Re-computed dose response values for GDSC datasets

One of the user questions about GDSC dataset is the reason for the recomputation of the dose-response parameters (besides the published original values), and how to compute these values from the raw data.

The need for the re-computation is dose-response parameters are completely driven by the visualization purposes, since in the original source (https://www.cancerrxgene.org/downloads/bulk_download) only the raw data and the single number summaries (AUC and IC50) values are available.

On the portal we processed the raw data following the vignette from https://github.com/CancerRxGene/gdscdata/blob/master/vignettes/gdsc_v17.Rmd. Once we obtain the viability values per replicate, we fit the classical 4 parameter log-logistic dose-response curves using dr4pl R-package (https://cran.r-project.org/web/packages/dr4pl/index.html).

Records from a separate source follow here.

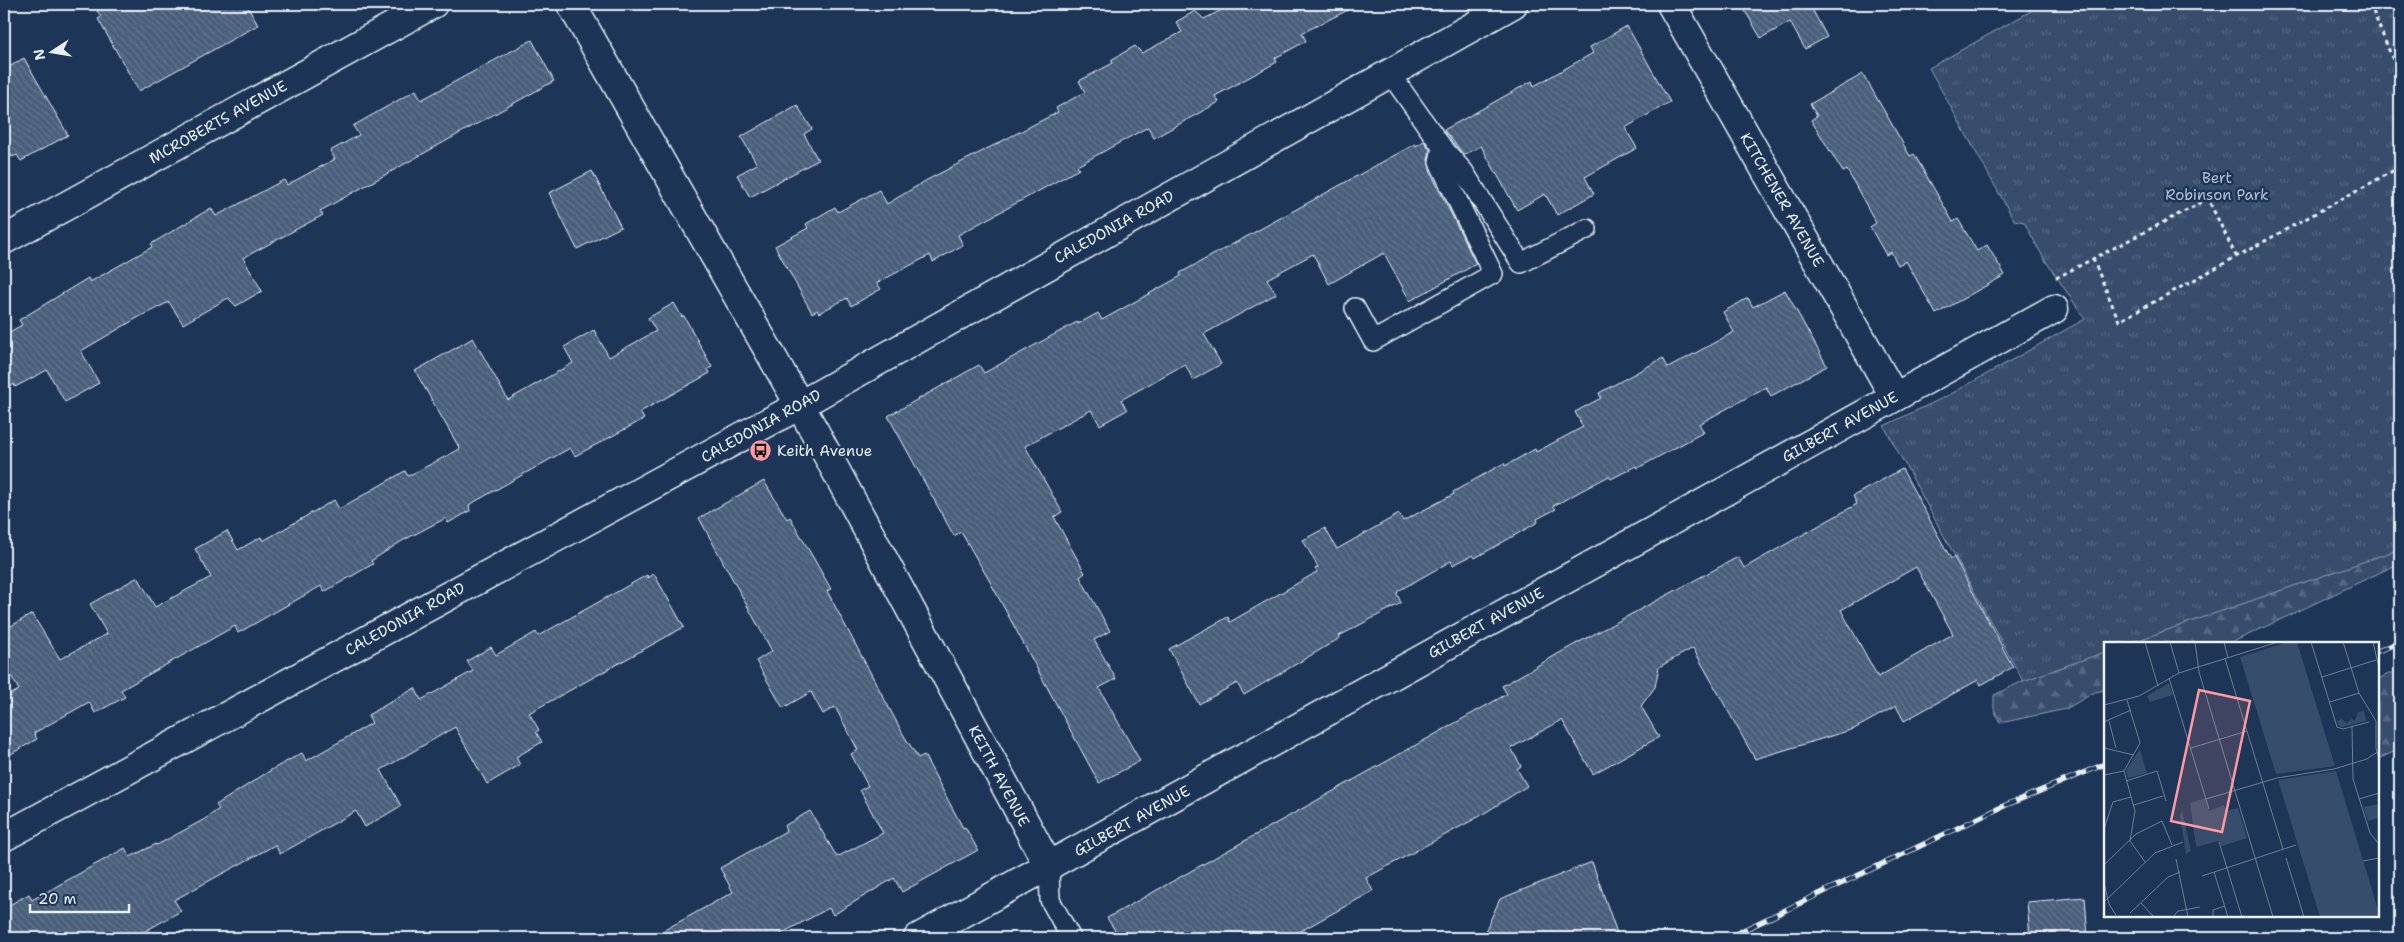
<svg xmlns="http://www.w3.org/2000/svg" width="2404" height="942" font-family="'Shantell Sans',sans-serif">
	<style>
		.forest { fill: url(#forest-firs); stroke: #909fb2 }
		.park { fill: url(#park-tufts); stroke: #909fb2 }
		.building { fill: url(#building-back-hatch); stroke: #e8f1f8; fill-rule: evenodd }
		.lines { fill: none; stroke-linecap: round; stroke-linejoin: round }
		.service-casing { stroke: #e8f1f8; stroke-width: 22 }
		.minor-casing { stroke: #e8f1f8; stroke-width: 31 }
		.tertiary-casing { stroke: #e8f1f8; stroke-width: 31 }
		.path { stroke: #e8f1f8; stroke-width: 3; stroke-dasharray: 4 4; stroke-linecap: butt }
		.service { stroke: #1d3557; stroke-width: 19 }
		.minor { stroke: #1d3557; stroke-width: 28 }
		.tertiary { stroke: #1d3557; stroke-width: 28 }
		.rail-casing { stroke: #e8f1f8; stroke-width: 5.5 }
		.rail { stroke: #1d3557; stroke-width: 4; stroke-dasharray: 11; stroke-linecap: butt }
		.labels { text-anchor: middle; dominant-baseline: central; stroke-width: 5; stroke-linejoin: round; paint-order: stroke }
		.street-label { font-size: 15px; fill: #e8f1f8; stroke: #1d3557 }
		.park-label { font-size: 15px; fill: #b3c0ce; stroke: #1d3557 }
		.poi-label { font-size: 15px; fill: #e8f1f8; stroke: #1d3557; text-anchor: start }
		.inset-road { fill: none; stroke: #6e8097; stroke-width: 1 }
		.view { fill: #ff9aa2; fill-opacity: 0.15; stroke: #ff9aa2; stroke-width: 2.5 }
		.inset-edge { fill: none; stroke: #e8f1f8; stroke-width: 2.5 }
	</style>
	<defs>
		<pattern id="forest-firs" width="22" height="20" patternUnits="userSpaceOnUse" patternTransform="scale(1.25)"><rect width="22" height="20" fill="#374d6c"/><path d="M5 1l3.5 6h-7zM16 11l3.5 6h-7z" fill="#546782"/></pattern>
		<pattern id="park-tufts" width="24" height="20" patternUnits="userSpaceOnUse" patternTransform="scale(1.25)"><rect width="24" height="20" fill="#374d6c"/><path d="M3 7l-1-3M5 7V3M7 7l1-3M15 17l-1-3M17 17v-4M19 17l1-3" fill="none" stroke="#546782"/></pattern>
		<pattern id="building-back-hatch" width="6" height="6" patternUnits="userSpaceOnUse" patternTransform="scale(1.25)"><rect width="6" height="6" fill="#495e7a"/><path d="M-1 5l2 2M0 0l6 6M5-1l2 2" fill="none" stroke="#63768e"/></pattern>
	</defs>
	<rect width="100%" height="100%" fill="#1d3557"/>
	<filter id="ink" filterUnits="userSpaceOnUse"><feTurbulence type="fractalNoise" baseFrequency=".02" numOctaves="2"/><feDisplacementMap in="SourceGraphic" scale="10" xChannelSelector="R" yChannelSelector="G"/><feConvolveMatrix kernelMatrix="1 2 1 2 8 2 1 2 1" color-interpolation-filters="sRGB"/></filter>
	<g filter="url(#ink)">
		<!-- forest -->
		<path class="forest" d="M2400,500V563L2231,643H2105V690L2095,692L2066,709L2000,723L1994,709V695L2023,681L2077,642Z
			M2400,669V749L2378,759V679Z"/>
		<!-- park -->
		<path class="park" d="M2027,4H2400V549L2130,643H2105V652L2023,681L1884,426L1951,394L2085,319L2043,257L2024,222L2014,220L1929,68L2031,11Z"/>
		<!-- building -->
		<path class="building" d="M93,4H246L258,25L139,91L98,19L101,17Z
			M1233,4H1360L1302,33L1306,41L1275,58L1277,62L1215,96L1219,102L1154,138L1148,127L1077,166L1079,169L958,235L963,245L933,262L930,255L877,283L881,289L851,306L847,298L819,313L817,310L812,313L775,246L808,228L806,224L835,207L838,212L879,190L887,204L927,180L1058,112L1056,108L1085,92L1079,81L1113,63L1111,60L1135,46L1142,53L1182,32L1176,22L1195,11L1204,19Z
			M1741,4H1822L1812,9L1827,37L1805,49L1790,22L1761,38Z
			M1627,26L1670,102L1625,128L1637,148L1585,177L1594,194L1557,215L1545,194L1517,210L1481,146L1464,155L1444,130L1532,81L1534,86L1593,53L1590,47Z
			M532,40L554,81L320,211L323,215L243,258L262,291L236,306L228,298L183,324L169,302L139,317L81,351L99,383L65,402L47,370L15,387L14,384L4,390V335L22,325L19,320L88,278L90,282L152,247L151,244L211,208L216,216L284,180L287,185L335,159L330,151L359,135L353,126L416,90L421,100Z
			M24,58L68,135L21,161L17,155L12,157L4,142V70Z
			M1863,74L1910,156L1914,154L1953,222L1958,219L1977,251L1987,245L2005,275L1936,314L1906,261L1898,265L1891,252L1886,255L1870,227L1876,223L1847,170L1843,172L1811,120L1817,116L1810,104Z
			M797,105L812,129L804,134L818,160L750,197L737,175L757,164L741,137Z
			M1424,141L1430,150L1428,160L1431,173L1476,264L1410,301L1384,253L1329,284L1313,254L1267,279L1276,294L1204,334L1221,364L1193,380L1185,364L1121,400L1127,410L1100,425L1091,410L1025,446L1062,512L1054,517L1085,573L1080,577L1110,631L1094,640L1116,679L1099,688L1140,761L1099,783L989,580L961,532L954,536L888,416L979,365L984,373L1077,322L1078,324L1098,313L1102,320L1181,276L1180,273L1244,238L1415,144L1416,146Z
			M592,171L621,227L577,249L549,193Z
			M1785,290L1827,366L1771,396L1766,387L1699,424L1704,432L1638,468L1636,466L1611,479L1609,476L1553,506L1556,509L1537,519L1538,522L1475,558L1473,555L1453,565L1451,561L1398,591L1397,594L1401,603L1339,636L1340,638L1244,695L1237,683L1199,704L1169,649L1228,617L1230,622L1317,572L1315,569L1318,567L1303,540L1325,528L1337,549L1399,514L1403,521L1454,494L1453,492L1504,463L1505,466L1535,449L1536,452L1583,427L1575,412L1601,398L1599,393L1663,358L1668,368L1734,332L1723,312L1748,298L1753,307Z
			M674,303L682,317L684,316L712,367L708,369L710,373L640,412L644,419L575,456L570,448L469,505L470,511L448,523L446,518L402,541L371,561L373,564L324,592L321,586L238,633L235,626L121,690L125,697L95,713L89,702L34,733L37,739L4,758V698L19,690L4,663V630L32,614L60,659L107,634L90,604L138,577L155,607L211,577L195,549L227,531L238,550L261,537L263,541L334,500L339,509L405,471L408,476L460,449L415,371L473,338L508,400L573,363L564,347L594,330L609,357L656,331L648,318Z
			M1902,469L1951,559L1954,557L2013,667L1981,685L1978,680L1904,721L1896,706L1854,729L1755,759L1693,648L1659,667L1655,687L1641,706L1659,737L1593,774L1562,720L1511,748L1521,766L1517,769L1527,786L1480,816L1366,878L1373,891L1288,938H1120L1107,918L1507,694L1502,686L1570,647L1738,557L1744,568L1857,504L1853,496ZM1916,567L1953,634L1878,677L1841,610Z
			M764,481L787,519L790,517L831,589L827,591L903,734L918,758L924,755L963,828L965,827L978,850L902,892L894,878L833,915L829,908L773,938H650L733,892L720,868L786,831L784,826L810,811L837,857L883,833L860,790L868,786L851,754L858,750L835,707L823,714L811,692L783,708L756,661L772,651L699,518Z
			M654,574L684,627L529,713L539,730L536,732L542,742L516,757L520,765L487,784L455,727L381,770L401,806L365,827L356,811L280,854L275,845L174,900L181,911L133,938H4V908L29,894L32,900L125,848L130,857L156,844L157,845L205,819L219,809L216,805L271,770L302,753L306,761L372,723L368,715L415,688L421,700L473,671L467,661L491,647L496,655L536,632L538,636L647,575L648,578Z
			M1592,862L1617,933L1603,938H1482L1500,899Z
			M2085,897L2088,938H2030L2027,902Z"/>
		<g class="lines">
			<defs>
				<path id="service" d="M1389,72L1442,147L1464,172L1521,263L1587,229
					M1355,308L1373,341L1493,274L1439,162L1442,147
					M1049,867L1050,900L1071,938"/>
				<path id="minor" d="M571,4L815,432L1049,867
					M1671,4L1894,396
					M4,240L433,4
					M918,938L2054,309"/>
				<path id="tertiary" d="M4,837L800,405L1513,4"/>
			</defs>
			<!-- service casing -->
			<use href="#service" class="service-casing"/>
			<!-- minor casing -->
			<use href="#minor" class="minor-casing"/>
			<!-- tertiary casing -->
			<use href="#tertiary" class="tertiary-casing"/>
			<!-- path -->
			<path class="path" d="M2370,4L2400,77
				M2093,259L2119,321L2400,167
				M2056,278L2208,199L2236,256"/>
			<!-- service -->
			<use href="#service" class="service"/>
			<!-- minor -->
			<use href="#minor" class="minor"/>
			<!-- tertiary -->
			<use href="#tertiary" class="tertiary"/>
			<defs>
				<path id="rail" d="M2378,651L2400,642
					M1727,938L2006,805L2105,764"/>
			</defs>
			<!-- rail casing -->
			<use href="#rail" class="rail-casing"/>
			<!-- rail -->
			<use href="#rail" class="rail"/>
		</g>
	</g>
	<!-- icons -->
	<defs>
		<symbol id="bus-disc" viewBox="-11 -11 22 22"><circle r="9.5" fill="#ff9aa2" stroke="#1d3557"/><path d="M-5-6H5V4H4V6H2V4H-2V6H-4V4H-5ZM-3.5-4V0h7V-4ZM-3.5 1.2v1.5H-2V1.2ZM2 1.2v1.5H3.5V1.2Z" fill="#111"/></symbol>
	</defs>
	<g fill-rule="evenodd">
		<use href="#bus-disc" x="748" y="438" width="25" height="25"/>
	</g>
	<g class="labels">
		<!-- street labels -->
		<g class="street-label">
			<text transform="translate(218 122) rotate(-29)">MCROBERTS AVENUE</text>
			<text transform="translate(1782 200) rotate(60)">KITCHENER AVENUE</text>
			<text transform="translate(1114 227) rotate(-29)">CALEDONIA ROAD</text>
			<text transform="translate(761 426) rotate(-29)">CALEDONIA ROAD</text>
			<text transform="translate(1840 427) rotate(-29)">GILBERT AVENUE</text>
			<text transform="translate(405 619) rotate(-29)">CALEDONIA ROAD</text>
			<text transform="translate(1486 623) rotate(-29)">GILBERT AVENUE</text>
			<text transform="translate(999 776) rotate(62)">KEITH AVENUE</text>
			<text transform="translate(1132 821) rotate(-29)">GILBERT AVENUE</text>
		</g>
		<!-- park labels -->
		<g class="park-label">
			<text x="2217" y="178">Bert<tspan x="2217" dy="17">Robinson Park</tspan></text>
		</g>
		<!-- poi labels -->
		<g class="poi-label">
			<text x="777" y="451">Keith Avenue</text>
		</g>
	</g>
	<!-- overview -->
	<g transform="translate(2104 642)">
		<rect width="275" height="275" fill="#1d3557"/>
		<path d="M260,69L262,79L238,85L234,83L233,79L238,77L242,81L248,77L251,79L254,70Z" fill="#374d6c"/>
		<path d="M78,168L87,209L82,212L76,174Z" fill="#374d6c"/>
		<path d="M184,0H193L231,124L172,132L136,15ZM232,129L275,271V275H216L174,138Z" fill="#374d6c"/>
		<path d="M65,41L69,53L46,60L43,54ZM36,107L43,131L24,136L22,128ZM101,156L105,169L120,163L122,169L134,166L143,196L118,204L115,199L92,205L86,161ZM275,162V176L264,179L259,165Z" fill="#374d6c"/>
		<path class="inset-road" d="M41,0L54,44M66,0L75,31M91,0L95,30L169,275M120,0L124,16M207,0L233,85L239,87L265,80M239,0L255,51L272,79V106L275,118M269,0L275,26M121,17L179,207M218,35L272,18M65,36L105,167M23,58L36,101L20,129L31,169L26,199L41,220M226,60L255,51M0,63L35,54L75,31L174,0M5,79L12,106M0,80L27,68M248,85L249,137L266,191L275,202M0,106L30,113M87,106L143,89M0,133L20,129M22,139L53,129L62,159M102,157L173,136L230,127L263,117L273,110M255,157L275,151M30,163L59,154M0,187L9,160L27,155M115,200L138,275M182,216L200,275M72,217L84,275M259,219L275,216M0,223L32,192L58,179L68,203M110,230L124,275M98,234L192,203M0,241L5,262L13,275M0,260L51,211L79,200M37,261L50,275M26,271L64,235L76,230M69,275L74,269L96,265M109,275V268L121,264"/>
		<path class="view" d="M95,48L146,59L118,190L67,179Z"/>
		<rect width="275" height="275" class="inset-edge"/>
	</g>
	<!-- margin -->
	<rect width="2404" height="942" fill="none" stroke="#1d3557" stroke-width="20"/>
	<rect x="10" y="10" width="2384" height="922" fill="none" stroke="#e8f1f8" stroke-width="2" filter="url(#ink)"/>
	<!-- north arrow -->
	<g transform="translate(52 52) rotate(258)" stroke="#1d3557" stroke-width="4" paint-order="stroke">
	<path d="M0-4L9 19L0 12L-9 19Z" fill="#e8f1f8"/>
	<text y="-8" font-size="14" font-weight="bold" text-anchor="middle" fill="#e8f1f8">N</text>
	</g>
	<!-- scale -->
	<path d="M30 904v8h99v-8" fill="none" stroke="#e8f1f8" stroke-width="2.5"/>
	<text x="38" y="904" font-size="15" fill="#e8f1f8" stroke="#1d3557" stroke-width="4" paint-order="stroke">20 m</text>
</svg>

Unfortunately, the source code for our analysis is not available at this point but an example snippet for a given perturbation and cell line is provided below:

compute_auc = function(l, u, ec50, h, md, MD) {
    f1 = function(x) pmax(pmin((l + (u - l)/(1 + (2^x/ec50)^h)),1),0)
    integrate(f1, log2(md),log2(MD))$value/(log2(MD/md))
}

compute_log.ic50 = function(l, u, ec50, h, md, MD) {
    if((l >= 0.5) | (u <= 0.5)){
        return(NA)
    }else{
        f1 = function(x) (l + (u - l)/(1 + (2^x/ec50)^h) - 0.5)
        return(tryCatch(uniroot(f1, c(log2(md), log2(MD)))$root, error = function(x) NA))
    } 
}

param = dr4pl(dose = data$dose, #list of doses in uM
                        response = data$viability, #viability values relative to DMSO
                        method.init = "logistic", trend = "decreasing")$coefficients$Estimate

results = tibble(
        upper_limit = param[1],
        ec50 = param[2],
        slope = -param[3],
        lower_limit = param[4],
        MD = data$dose %>% max(),
        md = data$dose %>% min()) %>%
    dplyr::mutate(auc = compute_auc(lower_limit, upper_limit, ec50, slope, md, MD),
                          log_ic50 = compute_log.ic50(lower_limit, upper_limit, ec50, slope, md, MD))

In our analyses, we observed the differences between original and the re-fitted values are marginal, and we recommend to use the original values for downstream analyses unless there is a good reason to do otherwise.